Marcello Lotti, a name likely very familiar with touring car fans.
If there is one person responsible for the shape of the touring car racing scene as we know it today, it's Marcello Lotti. Following the collapse of the Italian Super Touring series (Campionato Italiano Superturismo) back in 1999, he almost immediately founded the European Super Touring Cup. The series, established on the ashes of the Italian championship, kept growing every year, reaching world championship status in 2005.
In January last year its creator decided to leave WTCC. And now, 12 months on, the Italian is about to launch his latest brainchild – a unified, cost-effective platform for national and international touring car racing called TCR. The new set of rules is going to be used in the TCR International Series as well as in a vast number of domestic championships, thereby creating the first common concept for touring cars since the heyday of Super Tourers.
Piotrek Magdziarz: The TCR International Series is set to take off this year. When was the first time you came up with the idea of creating this entirely new touring car racing concept?

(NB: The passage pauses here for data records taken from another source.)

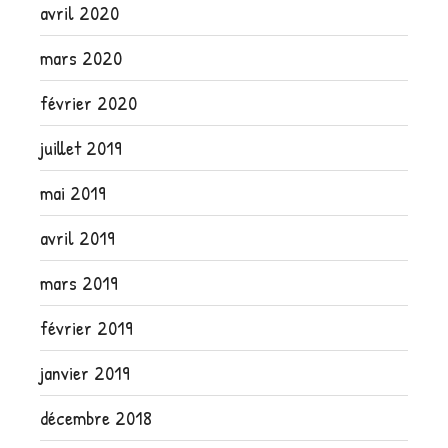
avril 2020
mars 2020
février 2020
juillet 2019
mai 2019
avril 2019
mars 2019
février 2019
janvier 2019
décembre 2018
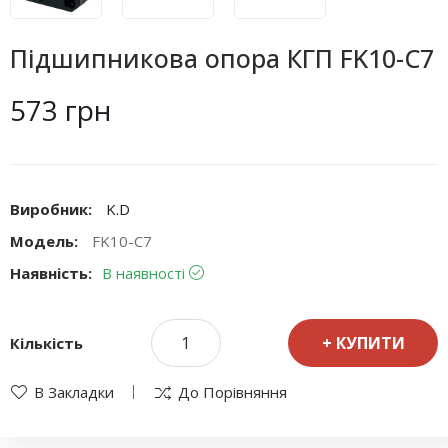
Підшипникова опора КГП FK10-C7
573 грн
Виробник:
K.D
Модель:
FK10-C7
Наявність:
В наявності
КУПИТИ
Кількість
В Закладки
До Порівняння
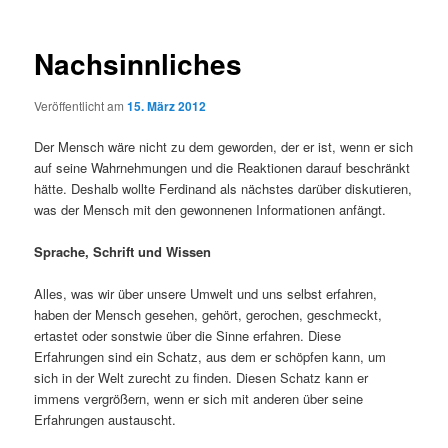
Nachsinnliches
Veröffentlicht am
15. März 2012
Der Mensch wäre nicht zu dem geworden, der er ist, wenn er sich
auf seine Wahrnehmungen und die Reaktionen darauf beschränkt
hätte. Deshalb wollte Ferdinand als nächstes darüber diskutieren,
was der Mensch mit den gewonnenen Informationen anfängt.
Sprache, Schrift und Wissen
Alles, was wir über unsere Umwelt und uns selbst erfahren,
haben der Mensch gesehen, gehört, gerochen, geschmeckt,
ertastet oder sonstwie über die Sinne erfahren. Diese
Erfahrungen sind ein Schatz, aus dem er schöpfen kann, um
sich in der Welt zurecht zu finden. Diesen Schatz kann er
immens vergrößern, wenn er sich mit anderen über seine
Erfahrungen austauscht.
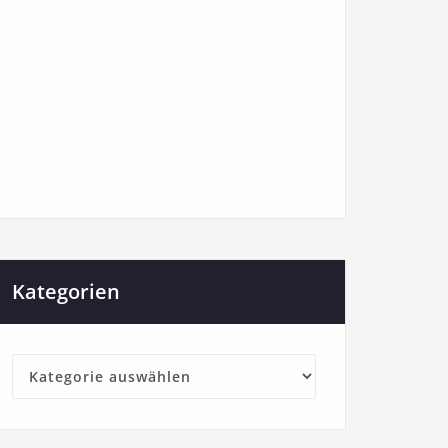
Kategorien
Kategorien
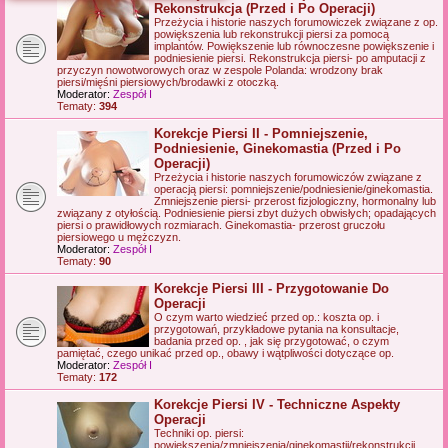
Rekonstrukcja (Przed i Po Operacji)
j
Przeżycia i historie naszych forumowiczek związane z op.
powiększenia lub rekonstrukcji piersi za pomocą
implantów. Powiększenie lub równoczesne powiększenie i
podniesienie piersi. Rekonstrukcja piersi- po amputacji z
przyczyn nowotworowych oraz w zespole Polanda: wrodzony brak
piersi/mięśni piersiowych/brodawki z otoczką.
Moderator:
Zespół I
Tematy:
394
Korekcje Piersi II - Pomniejszenie,
Podniesienie, Ginekomastia (Przed i Po
Operacji)
Przeżycia i historie naszych forumowiczów związane z
operacją piersi: pomniejszenie/podniesienie/ginekomastia.
Zmniejszenie piersi- przerost fizjologiczny, hormonalny lub
związany z otyłością. Podniesienie piersi zbyt dużych obwisłych; opadających
piersi o prawidłowych rozmiarach. Ginekomastia- przerost gruczołu
piersiowego u mężczyzn.
Moderator:
Zespół I
Tematy:
90
Korekcje Piersi III - Przygotowanie Do
Operacji
O czym warto wiedzieć przed op.: koszta op. i
przygotowań, przykładowe pytania na konsultacje,
badania przed op. , jak się przygotować, o czym
pamiętać, czego unikać przed op., obawy i wątpliwości dotyczące op.
Moderator:
Zespół I
Tematy:
172
Korekcje Piersi IV - Techniczne Aspekty
Operacji
Techniki op. piersi:
powiększenia/zmniejszenia/ginekomastii/rekonstrukcji,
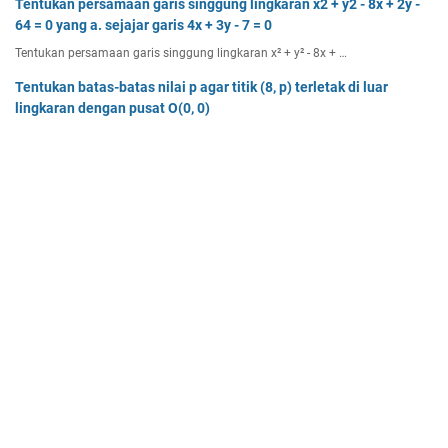
Tentukan persamaan garis singgung lingkaran x2 + y2 - 8x + 2y -
64 = 0 yang a. sejajar garis 4x + 3y - 7 = 0
Tentukan persamaan garis singgung lingkaran x² + y² - 8x + …
Tentukan batas-batas nilai p agar titik (8, p) terletak di luar
lingkaran dengan pusat O(0, 0)
Tentukan batas-batas nilai p agar titik (8, p) terletak di…
Dua buah muatan besarnya q1 dan q2 berada pada jarak r
memiliki gaya Coulomb sebesar Fc. Tentukan
Dua buah muatan besarnya q 1 dan q 2 berada pada jarak r …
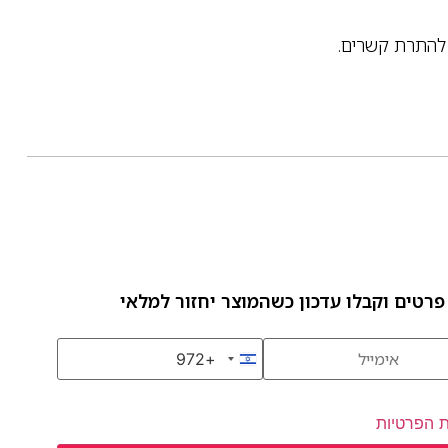
להתרת קשרים.
פרטים וקבלו עדכון כשהמוצר יחזור למלאי
+972
Israel +972
ת הפרטיות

Marcello Lotti: This was in my mind for quite a long time. An analysis of touring car situation around the world showed that a common strategy at the national level is missing. It was clear that it wasn't a good situation. It's not enough to have only the World Touring Car Championship without a basic touring car category. That's the reason I ended my relationship with Eurosport Events and WTCC.

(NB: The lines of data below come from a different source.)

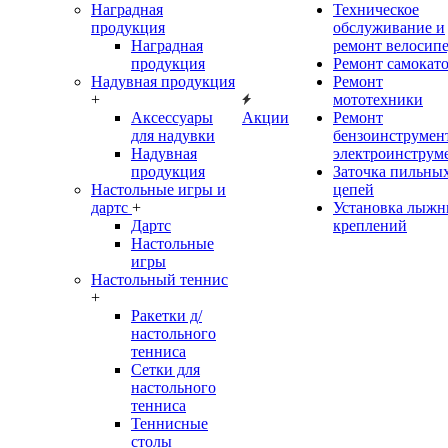
Наградная
Техническое
продукция
обслуживание и
Наградная
ремонт велосип
продукция
Ремонт самокат
Надувная продукция
Ремонт
+
мототехники
Аксессуары
Акции
Ремонт
для надувки
бензоинструмент
Надувная
электроинструм
продукция
Заточка пильны
Настольные игры и
цепей
дартс
+
Установка лыж
Дартс
креплений
Настольные
игры
Настольный теннис
+
Ракетки д/
настольного
тенниса
Сетки для
настольного
тенниса
Теннисные
столы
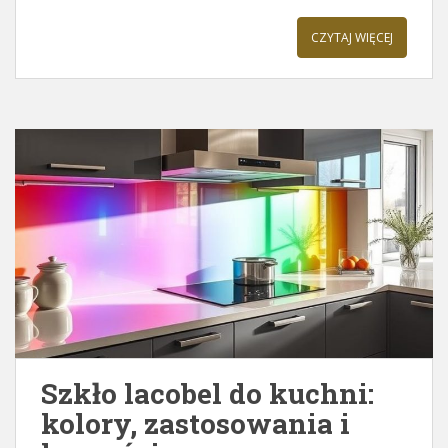
CZYTAJ WIĘCEJ
Szkło lacobel do kuchni:
kolory, zastosowania i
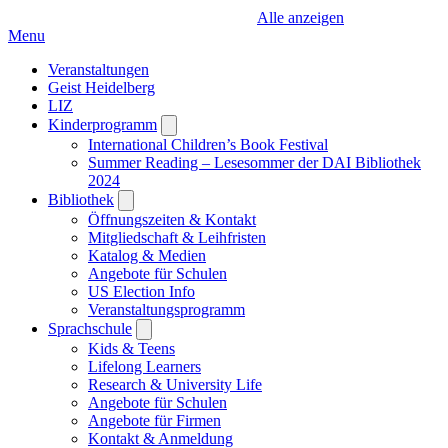
Alle anzeigen
Menu
Veranstaltungen
Geist Heidelberg
LIZ
Kinderprogramm
Open
submenu
International Children’s Book Festival
Summer Reading – Lesesommer der DAI Bibliothek
2024
Bibliothek
Open
submenu
Öffnungszeiten & Kontakt
Mitgliedschaft & Leihfristen
Katalog & Medien
Angebote für Schulen
US Election Info
Veranstaltungsprogramm
Sprachschule
Open
submenu
Kids & Teens
Lifelong Learners
Research & University Life
Angebote für Schulen
Angebote für Firmen
Kontakt & Anmeldung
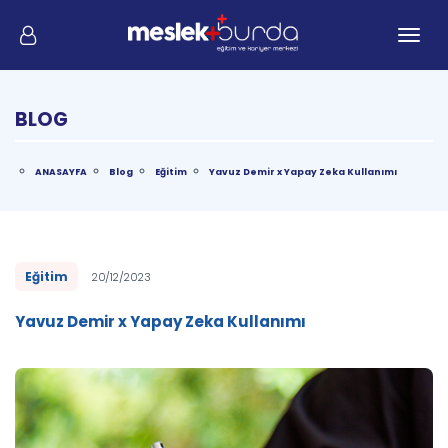
Me
BLOG
ANASAYFA
Blog
Eğitim
Yavuz Demir x Yapay Zeka Kullanımı
Eğitim
20/12/2023
Yavuz Demir x Yapay Zeka Kullanımı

So the idea was about creating common roots for touring car racing?
There were different rules in all the national championships, but there was one thing everywhere – that was the Seat Supercopa. Russia, The Emirates, The Dominican Republic, China – everywhere. Perhaps in this situation – for example, economic problems and lack of clear strategy for national championships – the fact that all these promoters opened their doors for Seat meant that this was the concept we needed. We decided to see if the others manufacturers were interested in this kind of car for customer racing. We've started to discuss it with Ford, Volkswagen Group and we realised that all of them were interested in developing a car like this.
Do you see TCR International Series as a feeder to WTCC or rather its rival?

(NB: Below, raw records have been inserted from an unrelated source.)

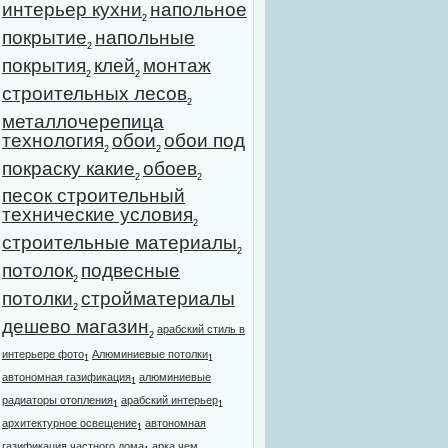
интерьер кухни
напольное
2
покрытие
напольные
2
покрытия
клей
монтаж
2
2
строительных лесов
2
металлочерепица
технология
обои
обои под
2
2
покраску какие
обоев
2
2
песок строительный
технические условия
2
строительные материалы
2
потолок
подвесные
2
потолки
стройматериалы
2
дешево магазин
арабский стиль в
2
интерьере фото
Алюминиевые потолки
1
1
автономная газификация
алюминиевые
1
радиаторы отопления
арабский интерьер
1
1
архитектурное освещение
автономная
1
газификация частного дома
арка чем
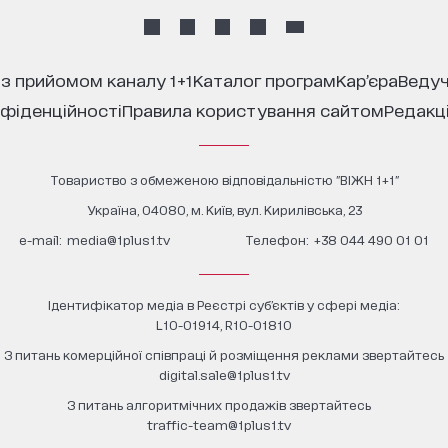
 з прийомом каналу 1+1
каталог програм
кар’єра
ведуч
нфіденційності
правила користування сайтом
редакц
Товариство з обмеженою відповідальністю "ВІЖН 1+1"
Україна, 04080, м. Київ, вул. Кирилівська, 23
е-mail:
media@1plus1.tv
Телефон:
+38 044 490 01 01
Ідентифікатор медіа в Реєстрі суб’єктів у сфері медіа:
L10-01914, R10-01810
З питань комерційної співпраці й розміщення реклами звертайтесь
digital.sale@1plus1.tv
З питань алгоритмічних продажів звертайтесь
traffic-team@1plus1.tv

For us it was important to develop a concept that can close the gap. We're receiving requests from a lot of national promoters who've decided to follow this concept and that was our target.
The concept of TCR, initially known as TC3, looks similar to what Stephane Ratel did to the GT racing scene by introducing the GT3 category a couple of years ago. Was that an inspiration for you?
We were already looking at the Seat, but clearly there's a link. We called it TC3 at the beginning to communicate the concept of the technical regulation better amongst the motorsport community.
Compared to GT3 it's a bit easier in terms of balance of performance because we started with cars that all have the same 2.0-litre turbo engine, the same cylinder capacity and everything, and that's completely different to GT3 where dimensions, weight and cylinder capacity are different.
There are certain sets of rules that seem to work very well in certain countries, but for a long time there wasn't a single one that could work across the world. DTM, BTCC, Australian and South American series are all based on entirely different concepts. What makes you think that TCR cam work worldwide?
I think this concept can work worldwide because there's one common aspect everywhere – that's the economic situation. Budgets are different from what they used to be. When you talk about the V8s in Australia it's because the manufacturers are completley involved. It's hard to fing this kind of approach at the national level elsewhere. We're confident because we offer an affordable product.
It was announced recently that one of the national championships running under new rule set is going to take place in the USA. NASCAR is massive there and both WTCC and the North American Touring Car Championship that was held back in the '90s weren't a success.
You can not compete with NASCAR because it's an institution in the US. I think that the promoter doesn't want to compete with it, but believes that this product, affordable for the teams, can help his championship.
You're pretty much a BMW man, having worked for the brand for years and being involved in rally and touring car programmes. In the movie 'Adrenaline – the BMW touring car story' Steve Soper said: 'Of you're a Formula 1 driver, you want to drive for Ferrari, if you're a touring car driver, you want to drive for BMW.' How much do you want to have BMW on board?
I have to say that from a promoter's point of view you have to have as many brands as you can. Especially the most important brands linked to the category that you're promoting. In the meantime we have to stick to the concept that we've developed and that doesn't include manufacturers' involvement.
I don't know if they have internal structures for touring car customer racing like in the past. Today their customer racing is focused on GTs and I don't know what they want to do in the future.
Touring car racing is all about short, sprint races. WTCC tries a different approach now, introducing races at the legendary Nordschleife. What do you think about this idea?
In terms of communication it's a very good idea – to be in Germany and to be in all the newspapers and media in Germany.
What are your long term goals? Where would you like to see TCR in five years time?
Five years? It's difficult to say. In three years time we want to consolidate what we're doing now.
From a fan's point of view, what's your favourite touring car series? Which kind of races do you most enjoy watching on TV?
I'm waiting to see TCR in Malaysia.
Anything that you've watched in 2014?
I've decided at the beginning of 2014 not to follow any kind of racing apart from Formula 1 because I've attended nine events last year. I've decided to enjoy my golf more now.